Kikwete rêverait-il d’installer des « amis » chez ses deux voisins dans un remake de négociations d’Arusha qui ont vu le CNND-FDD (Conseil national pour la défense de la démocratie-Forces de défense de la démocratie, NDLR) monter au pouvoir au Burundi ? Quand ces mêmes voisins permirent cette paix en muselant les extrémistes locaux ?
Est-ce alors un geste de solidarité ou une tentative astucieuse de mise sous tutelle de Joseph Kabila en difficulté ?
La tentation est forte avec la montée en puissance de la Tanzanie. Confirmée par les très récentes visites du Président Chinois Xi Jinping et du Président Obama. Attirés sans doute par le potentiel et la position stratégique de ce beau pays. Et venus sans doute faire avancer les intérêts de leurs pays respectifs ; et donc prêts à s’affronter sur le territoire africain par forces locales interposées en cas de besoin.

Une tension régionale serait un cadeau inespéré dans ce monde en pleine confrontation commerciale et stratégique.
Kikwete aurait été mieux inspiré de proposer le seul acte moralement et politiquement envisageable: la reddition immédiate et sans condition de ces FDLR enfermés dans une logique destructrice et revancharde.

D’ailleurs l’hôte récent de Kikwete, le Président Obama, a éludé la question en affirmant que la réforme du secteur de la sécurité et l’obligation de bonne gouvernance en RDC sont les aspects fondamentaux menant vers la stabilité régionale.

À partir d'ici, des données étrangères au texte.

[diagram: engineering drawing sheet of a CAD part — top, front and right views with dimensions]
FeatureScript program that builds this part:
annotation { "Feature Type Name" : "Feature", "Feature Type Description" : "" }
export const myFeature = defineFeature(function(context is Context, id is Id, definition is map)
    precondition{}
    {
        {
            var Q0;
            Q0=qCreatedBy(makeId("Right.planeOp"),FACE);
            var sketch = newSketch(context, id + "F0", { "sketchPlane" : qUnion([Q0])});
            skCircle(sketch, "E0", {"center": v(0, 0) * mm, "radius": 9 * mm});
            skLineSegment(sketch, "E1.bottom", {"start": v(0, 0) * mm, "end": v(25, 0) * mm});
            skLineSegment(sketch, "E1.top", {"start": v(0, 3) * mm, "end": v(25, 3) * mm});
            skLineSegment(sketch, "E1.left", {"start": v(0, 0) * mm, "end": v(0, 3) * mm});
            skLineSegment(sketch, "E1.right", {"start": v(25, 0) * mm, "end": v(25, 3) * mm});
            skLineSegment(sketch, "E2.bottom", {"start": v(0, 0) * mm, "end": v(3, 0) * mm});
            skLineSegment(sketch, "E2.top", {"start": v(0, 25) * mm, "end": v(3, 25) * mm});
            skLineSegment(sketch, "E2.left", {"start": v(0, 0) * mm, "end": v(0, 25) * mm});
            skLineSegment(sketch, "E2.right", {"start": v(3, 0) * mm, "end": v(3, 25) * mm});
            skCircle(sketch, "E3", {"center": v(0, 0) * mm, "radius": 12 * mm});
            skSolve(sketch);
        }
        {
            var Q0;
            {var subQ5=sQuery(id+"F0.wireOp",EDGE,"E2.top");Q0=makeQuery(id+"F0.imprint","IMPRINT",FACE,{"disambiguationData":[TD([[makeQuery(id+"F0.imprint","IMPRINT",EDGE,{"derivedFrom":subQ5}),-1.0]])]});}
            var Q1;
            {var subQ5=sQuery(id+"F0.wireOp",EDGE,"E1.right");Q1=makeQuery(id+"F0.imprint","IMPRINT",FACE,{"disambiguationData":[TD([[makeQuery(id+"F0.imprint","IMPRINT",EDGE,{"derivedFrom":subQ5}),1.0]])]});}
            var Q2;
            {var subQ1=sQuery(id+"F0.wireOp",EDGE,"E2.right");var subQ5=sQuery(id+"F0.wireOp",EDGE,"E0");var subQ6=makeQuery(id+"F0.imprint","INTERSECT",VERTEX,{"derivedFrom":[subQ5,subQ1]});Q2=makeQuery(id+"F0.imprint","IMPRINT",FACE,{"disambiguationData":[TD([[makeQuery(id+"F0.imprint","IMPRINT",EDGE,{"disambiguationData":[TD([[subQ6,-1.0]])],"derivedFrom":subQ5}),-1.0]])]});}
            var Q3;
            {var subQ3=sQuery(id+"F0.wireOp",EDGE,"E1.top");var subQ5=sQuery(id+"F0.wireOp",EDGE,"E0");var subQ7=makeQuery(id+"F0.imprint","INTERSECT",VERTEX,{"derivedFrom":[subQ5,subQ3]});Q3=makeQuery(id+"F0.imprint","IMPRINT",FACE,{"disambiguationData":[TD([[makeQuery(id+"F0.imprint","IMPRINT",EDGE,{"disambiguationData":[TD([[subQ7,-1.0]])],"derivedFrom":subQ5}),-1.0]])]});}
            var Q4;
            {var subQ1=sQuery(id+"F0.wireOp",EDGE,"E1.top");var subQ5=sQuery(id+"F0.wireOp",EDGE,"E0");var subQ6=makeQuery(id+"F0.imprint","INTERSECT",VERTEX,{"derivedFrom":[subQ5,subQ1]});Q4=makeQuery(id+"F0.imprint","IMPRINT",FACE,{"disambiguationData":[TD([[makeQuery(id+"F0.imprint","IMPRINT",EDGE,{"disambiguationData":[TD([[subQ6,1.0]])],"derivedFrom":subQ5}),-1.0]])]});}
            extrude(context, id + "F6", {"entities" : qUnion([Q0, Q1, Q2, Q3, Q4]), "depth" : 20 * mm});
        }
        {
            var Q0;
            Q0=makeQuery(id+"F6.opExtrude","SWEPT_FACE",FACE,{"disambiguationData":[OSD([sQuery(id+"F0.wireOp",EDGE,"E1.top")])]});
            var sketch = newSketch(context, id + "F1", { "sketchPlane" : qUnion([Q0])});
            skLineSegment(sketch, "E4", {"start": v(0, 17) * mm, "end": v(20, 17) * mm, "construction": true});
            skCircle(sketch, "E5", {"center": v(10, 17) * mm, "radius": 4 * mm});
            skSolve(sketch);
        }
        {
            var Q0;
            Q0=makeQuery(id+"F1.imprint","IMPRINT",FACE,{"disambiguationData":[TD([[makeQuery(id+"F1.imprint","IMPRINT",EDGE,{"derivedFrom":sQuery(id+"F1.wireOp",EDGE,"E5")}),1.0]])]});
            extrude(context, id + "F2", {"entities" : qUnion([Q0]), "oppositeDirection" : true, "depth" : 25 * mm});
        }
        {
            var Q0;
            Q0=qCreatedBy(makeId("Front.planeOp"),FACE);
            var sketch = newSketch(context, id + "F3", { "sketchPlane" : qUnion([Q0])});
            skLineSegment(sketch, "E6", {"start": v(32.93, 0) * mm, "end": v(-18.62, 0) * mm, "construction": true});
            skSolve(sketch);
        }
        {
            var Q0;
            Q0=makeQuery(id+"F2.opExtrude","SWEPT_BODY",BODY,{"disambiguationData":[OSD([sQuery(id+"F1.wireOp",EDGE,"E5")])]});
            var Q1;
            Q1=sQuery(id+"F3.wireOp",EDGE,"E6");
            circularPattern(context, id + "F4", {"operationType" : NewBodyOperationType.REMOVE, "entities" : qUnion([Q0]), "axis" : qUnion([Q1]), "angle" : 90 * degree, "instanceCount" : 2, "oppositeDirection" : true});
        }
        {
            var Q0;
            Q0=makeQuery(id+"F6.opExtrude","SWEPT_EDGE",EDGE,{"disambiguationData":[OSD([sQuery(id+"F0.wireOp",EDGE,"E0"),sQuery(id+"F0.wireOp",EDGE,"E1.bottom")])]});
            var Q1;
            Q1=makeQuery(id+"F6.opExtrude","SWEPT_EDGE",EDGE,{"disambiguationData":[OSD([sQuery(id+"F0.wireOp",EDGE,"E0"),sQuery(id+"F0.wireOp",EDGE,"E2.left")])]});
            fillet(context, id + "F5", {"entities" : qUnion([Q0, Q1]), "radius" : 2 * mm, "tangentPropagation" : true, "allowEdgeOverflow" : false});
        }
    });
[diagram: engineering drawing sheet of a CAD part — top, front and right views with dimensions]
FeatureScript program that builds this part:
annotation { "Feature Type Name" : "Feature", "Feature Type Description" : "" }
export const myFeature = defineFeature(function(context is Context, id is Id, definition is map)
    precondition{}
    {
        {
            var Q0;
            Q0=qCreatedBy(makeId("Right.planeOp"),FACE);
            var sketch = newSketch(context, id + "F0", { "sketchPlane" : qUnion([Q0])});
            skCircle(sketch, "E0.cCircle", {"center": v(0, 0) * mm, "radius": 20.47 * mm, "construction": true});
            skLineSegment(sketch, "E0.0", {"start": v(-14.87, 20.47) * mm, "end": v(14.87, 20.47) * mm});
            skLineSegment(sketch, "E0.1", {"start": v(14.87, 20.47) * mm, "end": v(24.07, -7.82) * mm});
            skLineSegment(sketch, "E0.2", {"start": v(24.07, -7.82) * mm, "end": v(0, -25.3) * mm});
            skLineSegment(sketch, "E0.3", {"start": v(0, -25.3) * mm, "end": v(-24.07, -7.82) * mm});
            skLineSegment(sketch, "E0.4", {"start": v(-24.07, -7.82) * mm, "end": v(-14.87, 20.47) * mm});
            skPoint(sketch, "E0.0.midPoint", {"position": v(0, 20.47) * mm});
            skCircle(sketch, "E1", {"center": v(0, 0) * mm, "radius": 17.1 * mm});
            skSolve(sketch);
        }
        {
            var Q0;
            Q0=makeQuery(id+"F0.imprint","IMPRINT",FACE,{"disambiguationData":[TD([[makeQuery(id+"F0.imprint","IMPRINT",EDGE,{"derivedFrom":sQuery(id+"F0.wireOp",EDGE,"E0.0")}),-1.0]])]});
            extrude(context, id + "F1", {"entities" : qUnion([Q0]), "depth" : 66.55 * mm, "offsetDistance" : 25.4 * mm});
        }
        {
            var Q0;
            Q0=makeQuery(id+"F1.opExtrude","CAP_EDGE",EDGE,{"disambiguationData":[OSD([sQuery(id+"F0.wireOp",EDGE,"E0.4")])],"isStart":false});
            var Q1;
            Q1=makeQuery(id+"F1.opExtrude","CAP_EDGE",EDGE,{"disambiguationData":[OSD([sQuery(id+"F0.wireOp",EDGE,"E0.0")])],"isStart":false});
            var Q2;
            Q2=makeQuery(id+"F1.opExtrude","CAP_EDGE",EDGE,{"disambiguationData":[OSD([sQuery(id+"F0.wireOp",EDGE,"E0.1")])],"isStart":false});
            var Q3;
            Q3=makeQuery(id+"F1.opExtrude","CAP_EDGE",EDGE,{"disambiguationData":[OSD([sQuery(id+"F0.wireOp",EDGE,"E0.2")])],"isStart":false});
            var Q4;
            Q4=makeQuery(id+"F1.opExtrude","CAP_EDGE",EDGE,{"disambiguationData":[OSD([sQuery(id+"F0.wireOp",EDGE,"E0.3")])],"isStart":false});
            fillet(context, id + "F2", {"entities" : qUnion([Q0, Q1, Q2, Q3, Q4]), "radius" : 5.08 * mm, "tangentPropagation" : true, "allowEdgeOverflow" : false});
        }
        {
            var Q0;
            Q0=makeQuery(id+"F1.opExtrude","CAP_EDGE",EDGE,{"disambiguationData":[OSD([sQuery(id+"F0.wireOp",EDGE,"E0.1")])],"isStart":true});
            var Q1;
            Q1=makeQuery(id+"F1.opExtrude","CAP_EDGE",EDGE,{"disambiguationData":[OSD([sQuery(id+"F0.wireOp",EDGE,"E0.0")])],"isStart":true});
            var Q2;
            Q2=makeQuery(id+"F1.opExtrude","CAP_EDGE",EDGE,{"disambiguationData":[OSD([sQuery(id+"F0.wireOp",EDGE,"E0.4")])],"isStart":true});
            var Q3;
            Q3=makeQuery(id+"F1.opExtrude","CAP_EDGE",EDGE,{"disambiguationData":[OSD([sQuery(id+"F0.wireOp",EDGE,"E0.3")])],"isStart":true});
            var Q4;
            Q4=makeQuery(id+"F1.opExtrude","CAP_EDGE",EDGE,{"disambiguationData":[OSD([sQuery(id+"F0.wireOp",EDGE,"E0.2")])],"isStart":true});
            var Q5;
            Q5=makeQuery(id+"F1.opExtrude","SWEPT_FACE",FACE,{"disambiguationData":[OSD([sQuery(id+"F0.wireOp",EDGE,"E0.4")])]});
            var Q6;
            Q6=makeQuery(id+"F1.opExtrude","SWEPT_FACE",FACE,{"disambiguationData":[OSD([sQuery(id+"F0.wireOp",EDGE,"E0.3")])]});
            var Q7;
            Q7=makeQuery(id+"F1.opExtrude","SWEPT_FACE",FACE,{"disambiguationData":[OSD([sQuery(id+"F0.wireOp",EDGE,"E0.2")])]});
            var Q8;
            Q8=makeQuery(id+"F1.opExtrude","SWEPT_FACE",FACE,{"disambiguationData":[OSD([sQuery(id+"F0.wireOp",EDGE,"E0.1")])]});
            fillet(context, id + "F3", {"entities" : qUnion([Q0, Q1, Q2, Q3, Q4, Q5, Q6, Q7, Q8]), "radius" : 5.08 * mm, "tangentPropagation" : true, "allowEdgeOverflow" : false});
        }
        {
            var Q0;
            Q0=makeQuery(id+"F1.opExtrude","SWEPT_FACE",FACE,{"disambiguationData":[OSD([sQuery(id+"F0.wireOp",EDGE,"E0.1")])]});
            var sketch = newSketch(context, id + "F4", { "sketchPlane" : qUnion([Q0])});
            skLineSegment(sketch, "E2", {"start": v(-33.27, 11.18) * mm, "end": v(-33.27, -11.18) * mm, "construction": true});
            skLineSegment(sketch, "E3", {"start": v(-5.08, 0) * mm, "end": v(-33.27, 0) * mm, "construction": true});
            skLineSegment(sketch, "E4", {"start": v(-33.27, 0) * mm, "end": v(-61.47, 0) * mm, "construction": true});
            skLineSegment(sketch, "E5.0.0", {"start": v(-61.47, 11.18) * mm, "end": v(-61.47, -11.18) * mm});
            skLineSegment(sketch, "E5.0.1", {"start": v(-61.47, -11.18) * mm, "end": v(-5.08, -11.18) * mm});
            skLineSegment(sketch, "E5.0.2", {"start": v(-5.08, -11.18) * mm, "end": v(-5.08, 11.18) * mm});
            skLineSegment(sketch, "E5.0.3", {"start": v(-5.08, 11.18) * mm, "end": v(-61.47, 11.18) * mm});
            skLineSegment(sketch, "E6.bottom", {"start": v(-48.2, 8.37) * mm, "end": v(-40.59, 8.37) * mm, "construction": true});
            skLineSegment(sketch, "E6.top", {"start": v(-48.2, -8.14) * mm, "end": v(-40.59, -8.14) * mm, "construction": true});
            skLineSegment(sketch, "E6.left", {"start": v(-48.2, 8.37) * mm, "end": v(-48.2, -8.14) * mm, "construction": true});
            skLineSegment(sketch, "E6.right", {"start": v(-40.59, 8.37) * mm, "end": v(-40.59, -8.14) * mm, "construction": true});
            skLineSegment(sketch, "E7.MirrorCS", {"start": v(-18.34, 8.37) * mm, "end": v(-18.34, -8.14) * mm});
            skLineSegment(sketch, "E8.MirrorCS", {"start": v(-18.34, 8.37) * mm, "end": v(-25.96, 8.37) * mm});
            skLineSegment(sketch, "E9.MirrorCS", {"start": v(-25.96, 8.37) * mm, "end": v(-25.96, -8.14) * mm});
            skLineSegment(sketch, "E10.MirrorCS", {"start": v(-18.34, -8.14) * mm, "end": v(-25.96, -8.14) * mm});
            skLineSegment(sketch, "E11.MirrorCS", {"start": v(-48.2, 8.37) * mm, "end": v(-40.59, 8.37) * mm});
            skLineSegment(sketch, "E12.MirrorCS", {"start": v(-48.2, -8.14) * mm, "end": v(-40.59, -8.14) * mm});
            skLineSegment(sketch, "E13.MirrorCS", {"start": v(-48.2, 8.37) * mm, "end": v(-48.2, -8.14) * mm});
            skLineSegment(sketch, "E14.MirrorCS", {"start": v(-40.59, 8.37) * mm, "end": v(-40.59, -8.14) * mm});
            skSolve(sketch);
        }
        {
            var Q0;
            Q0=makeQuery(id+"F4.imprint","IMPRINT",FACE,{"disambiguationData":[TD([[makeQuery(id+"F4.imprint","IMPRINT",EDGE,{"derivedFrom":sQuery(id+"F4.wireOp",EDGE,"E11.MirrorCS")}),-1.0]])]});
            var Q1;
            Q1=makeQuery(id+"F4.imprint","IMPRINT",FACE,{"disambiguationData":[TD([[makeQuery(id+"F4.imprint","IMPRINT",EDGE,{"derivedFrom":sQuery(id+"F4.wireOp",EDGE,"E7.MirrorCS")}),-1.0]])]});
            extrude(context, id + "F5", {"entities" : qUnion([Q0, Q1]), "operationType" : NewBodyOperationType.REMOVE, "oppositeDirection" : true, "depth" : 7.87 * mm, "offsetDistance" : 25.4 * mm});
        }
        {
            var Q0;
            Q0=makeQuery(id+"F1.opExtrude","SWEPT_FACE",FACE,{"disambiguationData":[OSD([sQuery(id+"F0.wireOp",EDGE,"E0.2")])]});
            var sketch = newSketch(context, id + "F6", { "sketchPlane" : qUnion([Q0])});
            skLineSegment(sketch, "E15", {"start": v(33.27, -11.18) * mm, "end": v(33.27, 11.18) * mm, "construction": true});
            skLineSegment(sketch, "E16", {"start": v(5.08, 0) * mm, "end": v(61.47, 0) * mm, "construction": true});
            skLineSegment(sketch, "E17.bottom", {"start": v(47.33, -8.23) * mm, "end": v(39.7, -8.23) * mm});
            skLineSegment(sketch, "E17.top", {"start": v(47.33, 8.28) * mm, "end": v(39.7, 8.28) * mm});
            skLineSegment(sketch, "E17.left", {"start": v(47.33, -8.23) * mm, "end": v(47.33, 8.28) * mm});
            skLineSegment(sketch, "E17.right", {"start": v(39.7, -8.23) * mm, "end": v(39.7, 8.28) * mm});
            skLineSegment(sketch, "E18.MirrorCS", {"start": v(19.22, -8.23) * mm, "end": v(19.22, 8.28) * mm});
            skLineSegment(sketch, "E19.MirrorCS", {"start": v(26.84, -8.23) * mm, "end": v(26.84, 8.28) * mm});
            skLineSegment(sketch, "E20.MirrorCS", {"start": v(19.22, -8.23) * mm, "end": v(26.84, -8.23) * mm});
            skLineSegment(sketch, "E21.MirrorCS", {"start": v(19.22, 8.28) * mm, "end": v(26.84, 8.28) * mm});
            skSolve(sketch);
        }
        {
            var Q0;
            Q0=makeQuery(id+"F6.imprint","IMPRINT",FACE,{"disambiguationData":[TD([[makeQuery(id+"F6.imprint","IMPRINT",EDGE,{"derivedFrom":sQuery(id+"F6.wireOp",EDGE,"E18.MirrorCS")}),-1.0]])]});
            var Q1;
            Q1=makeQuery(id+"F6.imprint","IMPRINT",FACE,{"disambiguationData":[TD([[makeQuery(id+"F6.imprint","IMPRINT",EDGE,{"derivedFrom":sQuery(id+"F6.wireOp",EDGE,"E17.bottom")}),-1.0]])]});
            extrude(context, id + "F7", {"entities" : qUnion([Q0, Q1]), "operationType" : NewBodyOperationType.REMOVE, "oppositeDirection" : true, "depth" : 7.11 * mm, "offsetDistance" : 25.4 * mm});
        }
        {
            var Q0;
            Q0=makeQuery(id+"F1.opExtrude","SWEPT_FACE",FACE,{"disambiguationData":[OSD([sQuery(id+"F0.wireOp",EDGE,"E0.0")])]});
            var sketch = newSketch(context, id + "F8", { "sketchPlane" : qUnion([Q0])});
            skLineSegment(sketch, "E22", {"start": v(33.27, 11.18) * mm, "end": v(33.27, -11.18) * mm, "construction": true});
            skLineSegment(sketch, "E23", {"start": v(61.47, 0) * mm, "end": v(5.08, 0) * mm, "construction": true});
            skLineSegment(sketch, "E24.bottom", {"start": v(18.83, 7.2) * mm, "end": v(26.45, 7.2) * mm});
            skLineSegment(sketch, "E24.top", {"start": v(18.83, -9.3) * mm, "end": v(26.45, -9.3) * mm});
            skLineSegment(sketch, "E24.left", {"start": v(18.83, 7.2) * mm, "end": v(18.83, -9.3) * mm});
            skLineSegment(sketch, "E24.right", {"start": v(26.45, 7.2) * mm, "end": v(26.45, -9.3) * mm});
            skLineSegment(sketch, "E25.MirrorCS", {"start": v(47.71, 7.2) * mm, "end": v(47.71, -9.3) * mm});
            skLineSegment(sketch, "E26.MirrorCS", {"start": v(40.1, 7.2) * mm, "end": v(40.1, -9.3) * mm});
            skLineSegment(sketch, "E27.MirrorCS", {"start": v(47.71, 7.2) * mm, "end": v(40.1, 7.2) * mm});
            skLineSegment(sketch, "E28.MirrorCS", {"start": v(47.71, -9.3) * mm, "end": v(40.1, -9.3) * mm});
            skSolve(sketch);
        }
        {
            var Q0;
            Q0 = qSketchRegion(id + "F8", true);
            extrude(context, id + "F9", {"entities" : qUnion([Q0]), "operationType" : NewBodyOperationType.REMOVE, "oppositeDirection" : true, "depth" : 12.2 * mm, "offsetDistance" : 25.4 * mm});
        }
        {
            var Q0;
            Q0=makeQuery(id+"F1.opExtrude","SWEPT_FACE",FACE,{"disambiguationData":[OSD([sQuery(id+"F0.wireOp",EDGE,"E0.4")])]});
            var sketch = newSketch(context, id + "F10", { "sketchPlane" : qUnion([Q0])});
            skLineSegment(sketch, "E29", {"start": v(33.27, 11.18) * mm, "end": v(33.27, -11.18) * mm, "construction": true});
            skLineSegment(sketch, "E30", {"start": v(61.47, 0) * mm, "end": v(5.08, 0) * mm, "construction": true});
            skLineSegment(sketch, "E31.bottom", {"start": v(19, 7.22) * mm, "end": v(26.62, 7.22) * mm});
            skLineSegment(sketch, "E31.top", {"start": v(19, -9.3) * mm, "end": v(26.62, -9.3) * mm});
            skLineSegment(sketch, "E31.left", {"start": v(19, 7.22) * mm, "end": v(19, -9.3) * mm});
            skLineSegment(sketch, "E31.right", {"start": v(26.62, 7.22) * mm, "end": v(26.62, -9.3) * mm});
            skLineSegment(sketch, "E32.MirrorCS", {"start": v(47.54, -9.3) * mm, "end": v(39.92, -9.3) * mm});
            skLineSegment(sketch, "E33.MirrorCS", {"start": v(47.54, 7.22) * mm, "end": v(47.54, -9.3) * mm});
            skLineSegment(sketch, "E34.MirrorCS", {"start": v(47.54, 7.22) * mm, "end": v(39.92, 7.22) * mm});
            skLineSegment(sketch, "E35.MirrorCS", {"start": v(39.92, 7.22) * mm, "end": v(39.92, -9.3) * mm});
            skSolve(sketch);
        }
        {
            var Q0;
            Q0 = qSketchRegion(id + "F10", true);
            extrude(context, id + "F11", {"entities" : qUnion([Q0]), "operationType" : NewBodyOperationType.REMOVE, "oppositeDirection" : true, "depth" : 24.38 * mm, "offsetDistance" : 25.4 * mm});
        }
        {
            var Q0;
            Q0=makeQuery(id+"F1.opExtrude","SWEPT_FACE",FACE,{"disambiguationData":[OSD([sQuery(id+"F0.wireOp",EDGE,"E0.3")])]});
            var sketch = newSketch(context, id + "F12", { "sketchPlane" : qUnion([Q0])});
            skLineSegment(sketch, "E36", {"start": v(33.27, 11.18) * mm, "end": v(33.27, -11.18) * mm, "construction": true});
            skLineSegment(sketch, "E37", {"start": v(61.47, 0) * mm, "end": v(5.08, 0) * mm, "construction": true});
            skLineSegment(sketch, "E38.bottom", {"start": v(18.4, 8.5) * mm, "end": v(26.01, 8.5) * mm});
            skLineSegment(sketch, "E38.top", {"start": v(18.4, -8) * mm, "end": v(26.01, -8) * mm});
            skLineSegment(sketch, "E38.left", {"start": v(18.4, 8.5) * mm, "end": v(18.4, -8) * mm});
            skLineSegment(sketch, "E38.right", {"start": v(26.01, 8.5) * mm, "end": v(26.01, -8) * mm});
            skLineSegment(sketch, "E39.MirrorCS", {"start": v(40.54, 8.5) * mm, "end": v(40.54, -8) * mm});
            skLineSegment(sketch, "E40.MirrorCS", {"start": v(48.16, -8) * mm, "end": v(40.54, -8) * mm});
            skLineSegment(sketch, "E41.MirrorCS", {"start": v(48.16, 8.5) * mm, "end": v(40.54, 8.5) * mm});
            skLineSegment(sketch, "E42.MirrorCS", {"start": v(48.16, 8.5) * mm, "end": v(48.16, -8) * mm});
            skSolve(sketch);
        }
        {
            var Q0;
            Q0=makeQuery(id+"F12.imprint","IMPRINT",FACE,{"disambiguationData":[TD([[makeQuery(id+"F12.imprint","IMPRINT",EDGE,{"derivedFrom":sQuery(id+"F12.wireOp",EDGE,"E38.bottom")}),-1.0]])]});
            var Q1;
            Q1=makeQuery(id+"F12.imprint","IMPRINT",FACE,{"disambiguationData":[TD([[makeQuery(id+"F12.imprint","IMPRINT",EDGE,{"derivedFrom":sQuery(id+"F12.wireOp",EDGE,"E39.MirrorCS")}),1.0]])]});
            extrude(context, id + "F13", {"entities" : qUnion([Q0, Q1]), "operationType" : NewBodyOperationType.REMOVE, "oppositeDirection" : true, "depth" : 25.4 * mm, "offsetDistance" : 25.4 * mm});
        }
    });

Le défi immédiat à relever est celui de la question des FDLR qui sont apparemment intégrés dans le dispositif sécuritaire des FARDC, comme rapporté dans le dernier rapport des experts des Nations unies. En plus des rumeurs persistantes sur les réseaux de recruteurs établis en Tanzanie par les rebelles de l’ADF et du FDLR. Le chef adjoint des FDLR, Bigaruka, y aurait été arrêté récemment, information étouffée pour des raisons diplomatiques.

Y a-t-il alors des signes plus sérieux de violation du dernier accord-cadre signé en Février 2013 à Addis-Ababa ? Après que les acteurs régionaux se soient engagés à faire baisser la tension aux frontières respectives vers une intégration par des initiatives économiques communes ? 

Remettre en selle ces fauteurs de trouble patentés, serait cautionner une entreprise pyromane aux conséquences funestes incalculables.

Remettre en selle ces fauteurs de trouble patentés, serait cautionner une entreprise pyromane aux conséquences funestes incalculables.

Dont une hypothèque sur la communauté de l’Afrique de l’est, mise au-devant de la scène avec la dernière initiative phare d’Obama, « Trade Africa » ; pour ce bloc porteur d’espoir qui devrait voir son commerce interne doublé et ses exportations vers les USA augmentées substantiellement.

On ne peut vouloir une chose et son contraire à la fois !

La proposition formulée ravive la tension régionale et risque d’imploser la Conférence internationale de la région des grands Lacs (CIRGL) qui est garante de l’accord ci-dessus ; susceptible de recomposer l’espace régional dans la méfiance et la douleur. Et de déstabiliser les Grands Lacs au moment où tous les espoirs sont permis, sa jeunesse optimiste et les partenaires lointains prêts à appuyer son décollage.